= Microadventure =

Word popularised by Alastair Humphreys

The term microadventure was made common by British adventurer and author Alastair Humphreys and is defined as an overnight outdoor adventure that is "small and achievable, for normal people with real lives". The New York Times described microadventures as "short, perspective-shifting bursts of travel closer to home", in which people might "explore their city by moonlight, or hold a family slumber party in the backyard."

The concept is flexible enough in its definition to allow the individual to choose the location, duration, and overall scope of the adventure. Microadventures are generally considered affordable in that little to no specialized gear is required, travel costs are trivial or nonexistent, and only a minimal amount of provisions are needed for the outing. Often participants will sleep out under the stars using a bivvy bag, rather than a tent, and wild swims are actively encouraged. Microadventures have proved popular with people whose lives are busy with work and/or family commitments.

The Collins Dictionary blog recognised 'microadventure' as a neologism in April 2014. Microadventure is popular as an online hashtag, used on Twitter, Facebook and Instagram to share microadventure experiences.

== Publications ==
In 2012, Humphreys was nominated a National Geographic Adventurer of the Year award for his campaign to involve ordinary people in microadventures.

Humphreys published a microadventures book in June 2014, which documents a series of "short, inexpensive trips" around the UK.

For 2015, Humphreys put together a 'Year of Microadventure', a calendar suggesting activities for followers to take part in once a month, all-year-round.

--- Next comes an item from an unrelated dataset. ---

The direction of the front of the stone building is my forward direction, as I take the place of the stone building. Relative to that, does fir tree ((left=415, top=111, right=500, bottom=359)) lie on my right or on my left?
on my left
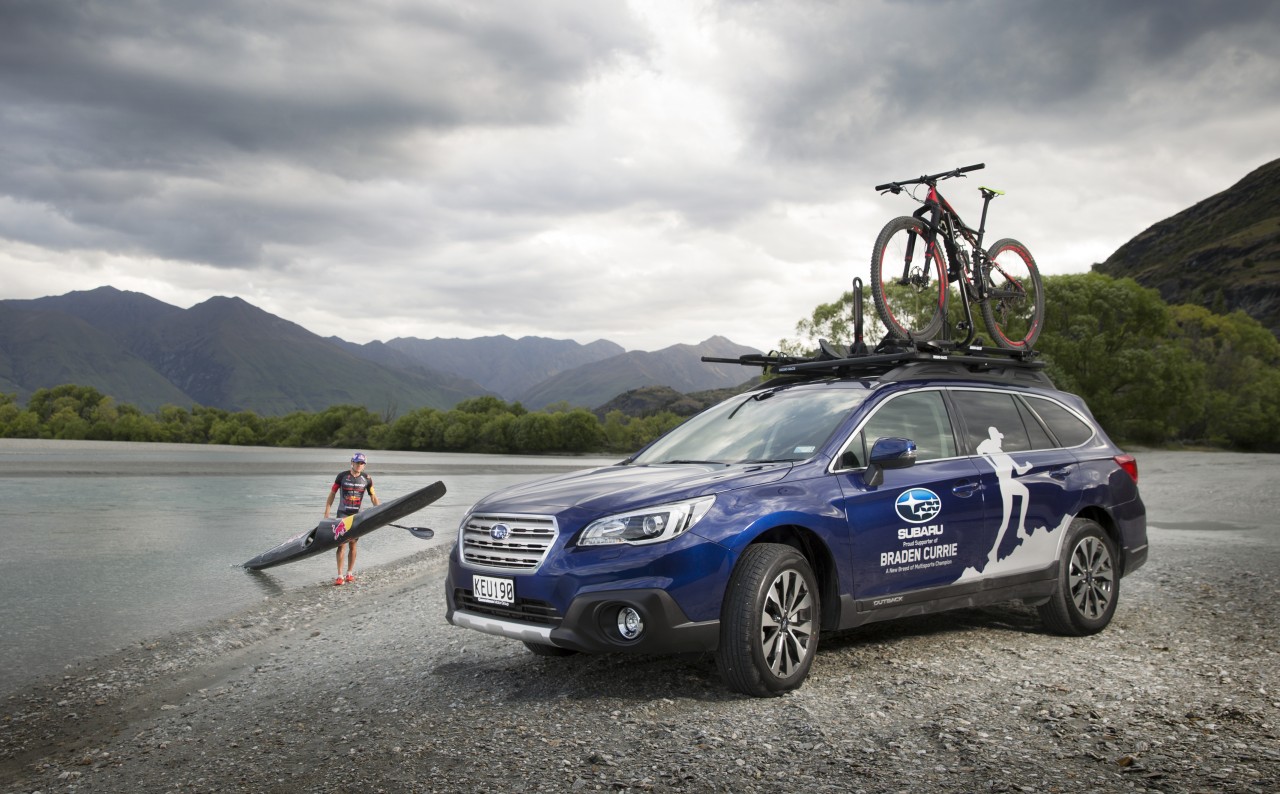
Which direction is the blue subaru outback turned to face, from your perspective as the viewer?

Microadventures have been discussed on both BBC Radio 5Live and Talk Sport. In the US, Outside Magazine described "The Benefits of Microadventure" in a series of articles written of "A Quest to Boost Happiness". Microadventures were also featured on CNN's "Human to Hero" series and the Huffington Post series. The Financial Times described microadventures as "short, thrilling trips that fit in around work and family commitments." BBC Online featured a microadventure in a series of microvideos.